For the past year, we've worked to educate our colleagues and the public that it's time to reform some very outdated tax exemptions. By objective measures, these exemptions threaten to cost the state more than $1 billion this year.

Alaska's oil tax system greatly shortchanges Alaskans at average and high prices, when oil production generates billions in windfall revenue for oil companies. On the flip side, at very low prices when oil production is less profitable the state modestly overtaxes industry. The threat of high taxes at times of low prices can deter investment on the North Slope. Our Alaska Fair Share Bill (House Bill 63 and Senate Bill 50), which we filed last year and again last week, fixes both problems.

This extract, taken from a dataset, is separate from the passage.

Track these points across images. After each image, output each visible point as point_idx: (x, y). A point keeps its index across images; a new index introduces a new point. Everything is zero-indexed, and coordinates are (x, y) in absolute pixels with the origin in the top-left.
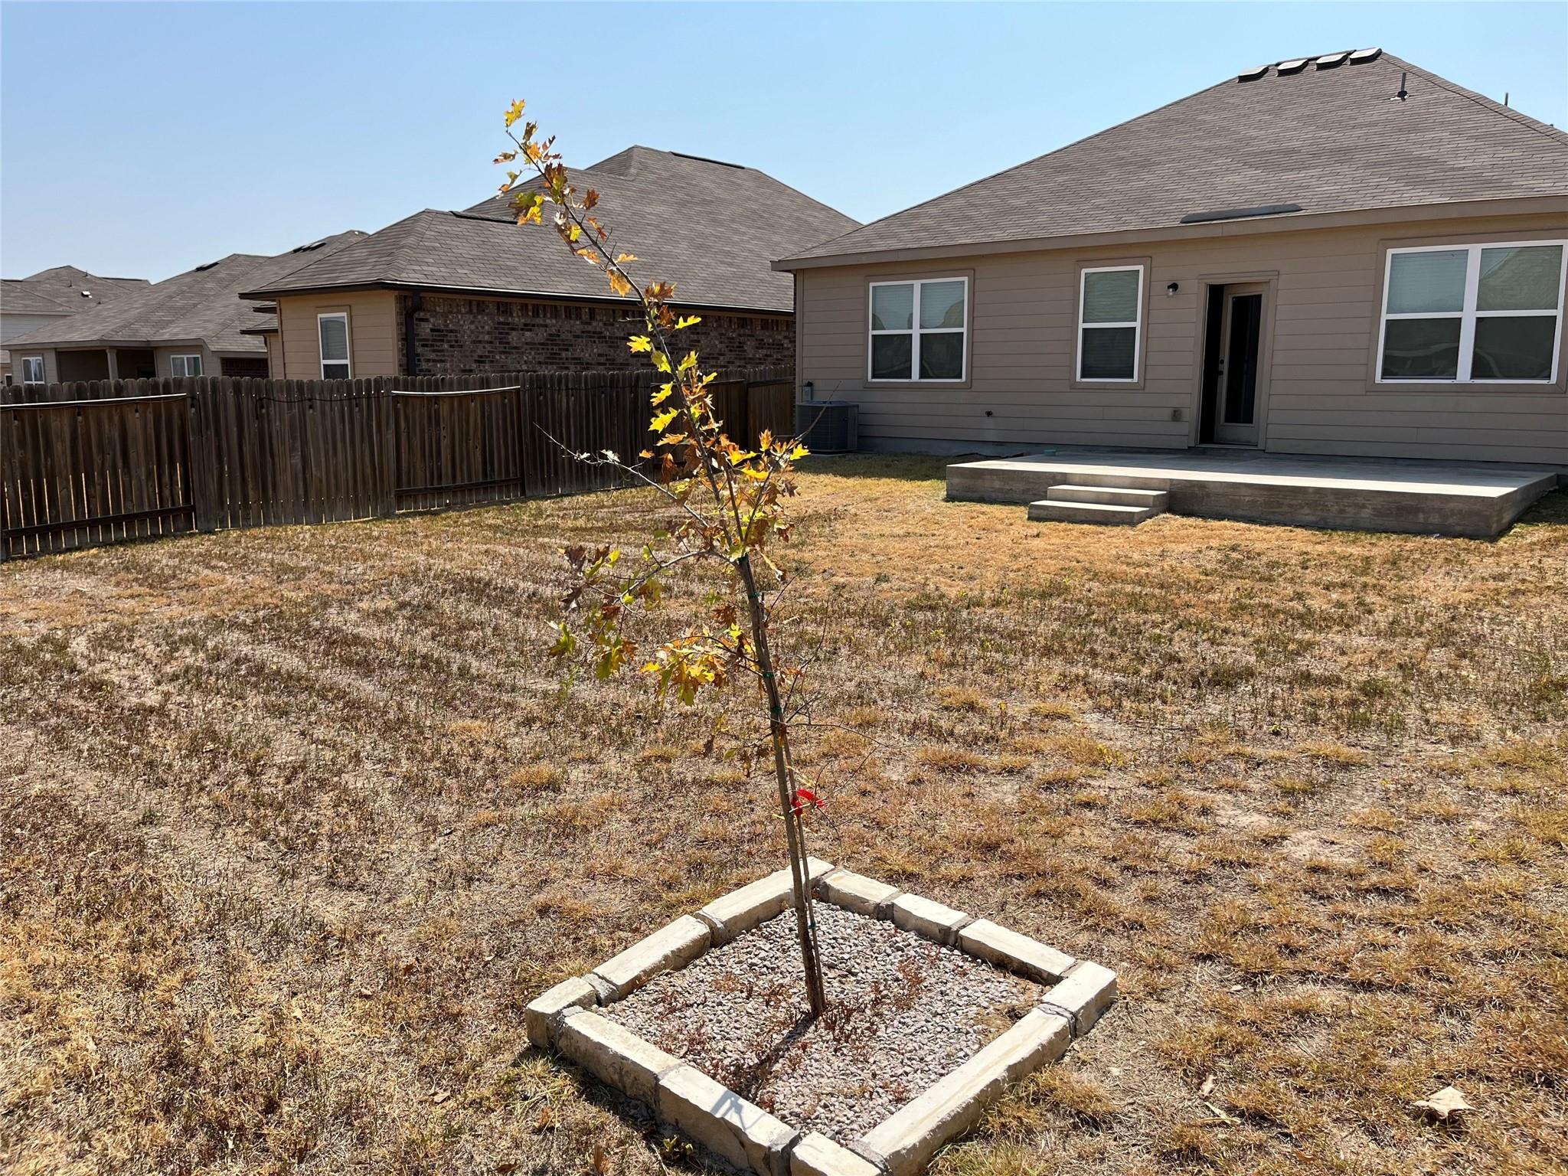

When we began our efforts a year ago, Gov. Frank Murkowski and some legislative leaders responded that Alaska's current tax exemptions were fine as is. We continued our push, and to the governor's credit, he's changed course. Last week he proposed a solution for some of the many profitable fields that are currently exempted, or largely exempted from Alaska's 15 percent oil production tax.

We applaud the governor for taking this step and for joining us in saying that the job won't be completed until the Legislature takes a close look at the many profitable fields that will continue to pay none or almost none of the state's production tax.

Today, roughly 60 million barrels of oil a year leave the North Slope with a complete or nearly complete exemption from the state's 15 percent production tax. Even under the governor's proposal, which was limited because of what he can do without a statutory change, 50 million barrels per year will still leave the state paying no or almost no production tax. We need action by the Legislature to produce a fix to this problem.

Looking at a few numbers helps determine whether the state is receiving a fair share for our oil.

One measure is to compare the revenue the state and industry receive from Alaska oil. According to estimates from the Department of Revenue, last year industry received roughly $1 billion more in pure profits from North Slope operations than the state received in total oil-related taxes and royalties.

In just the first six months of this fiscal year (the state fiscal year begins July 1) oil company profits have dwarfed state revenue by more than $1 billion. Oil has averaged $41 per barrel in this period. As the price of oil increases, the gap grows by leaps and bounds. If oil averages $41 per barrel for the remainder of the fiscal year, current tax exemptions will send roughly $2.2 billion more in profits to North Slope producers than Alaska will receive for its tax and royalty share. Early estimates indicate the governor's proposal may raise $150 million next year, still leaving a very significant gap between oil industry profits and state revenue.

Here's another measure. On Wall Street, a 10 percent profit rate is considered healthy for a large company. A 2004 Department of Revenue estimate tells us that at $40 per barrel, North Slope producers generate a 40 percent profit margin on their operations. At $30 per barrel, which the federal government recently predicted would be the long-term price through 2025, industry earns 35 percent in profits. If oil sinks to $20 per barrel, that profit rate remains a healthy 25 percent. That's why BP announced that whenever oil rises above $20 per barrel it will buy back its stock and return its excess windfall profits to shareholders.

With interest by legislators, we can produce a fair return for Alaskans and a fair investment climate for producers. With $1 billion ready to leave the state in excessive tax exemptions this year, this isn't a problem we should ignore.